Jeff Green | Apr 30, 2009
Back to HomeFeature Article - April 30, 2009 Farm Extrication training for volunteer fire fightersby Julie Druker
Volunteers from South Frontenac Fire and Rescue respond to an accident scenario during their Farm Extrication Training session
Volunteer fire fighters of South Frontenac Fire and Rescue gathered this past Saturday at Deputy Chief Tom Veldman’s farm north of Sydenham for some serious training that focused on typical accidents that occur in rural areas, and, more specifically, on farms.
It was the second time the all-day program was run for volunteer fire fighters and it was an important chance for them to gain hands-on experience in situations that typically occur on farms.
Veldman, who no longer farms his property but who possesses various types of typical farm machinery and implements, has regularly hosted the one-day training program called Farm Extrication Training.
The training engages volunteers in various types of scenarios where accidents involving people in a farm setting occur.
Five different scenarios were set up in a large field on Veldman’s farm involving tractors, trailers, harvesting machines, and fallen trees. The scenarios were spread out over a large field so that the response teams had no idea what each scenario involved.
The volunteers were divided into two groups and each had a chance to respond to the five different scenarios.
Veldman, along with Captain Farley Stevens, set up and ran the scenarios as close to real life as possible using life-size dummies as their accident victims. Veldman admitted that some of the scenarios were based on actual calls that he had responded to in the past.
One scenario involved a person trapped under a metal dump trailer. Another involved a fatality caused by a fallen tree. A third involved a person trapped in a corn harvester.
Volunteers wearing full fire gear were directed to the scenario location and had to quickly assess the situation, utilize whatever tools they had on hand and respond as effectively as they could. During the response, Capt. Stevens and Deputy Chief Veldman would occasionally stop the action to point out a more effective way to proceed.
Farley and Veldman would often alter the scenario slightly, adding to it other elements that the response team had to immediately adapt to. They would sometimes play the role of a distraught family member arriving on the scene or a paramedic asking about the medical condition of the victim involved.
Once the response team had completed their task, the group would meet for a general critique and discuss what was successful and how things might have been done differently. At the end of the day the two groups planned to meet together to discuss in depth the five different scenarios, compare notes and gain further insight.
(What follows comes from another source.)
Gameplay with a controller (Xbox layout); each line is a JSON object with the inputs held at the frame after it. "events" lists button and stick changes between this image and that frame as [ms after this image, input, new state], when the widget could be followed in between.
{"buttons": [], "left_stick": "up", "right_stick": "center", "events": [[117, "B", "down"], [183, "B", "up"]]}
Prior to the practical training, the entire group met in the morning to discuss typical farm settings and characteristics such as stored chemicals and open manure pits. They also covered other scenarios such as entrapment in confined spaces, high angle rescue techniques and patient care.
Deputy Chief Veldman explained, “We try to provide the training once every two years, especially because new recruits are joining all the time and they can often be unfamiliar with farm equipment.”
He summed up the importance of this kind of training. “Because South Frontenac is largely rural and farmers are pretty active in the area, we try to cover as many of the typical scenarios as we can.”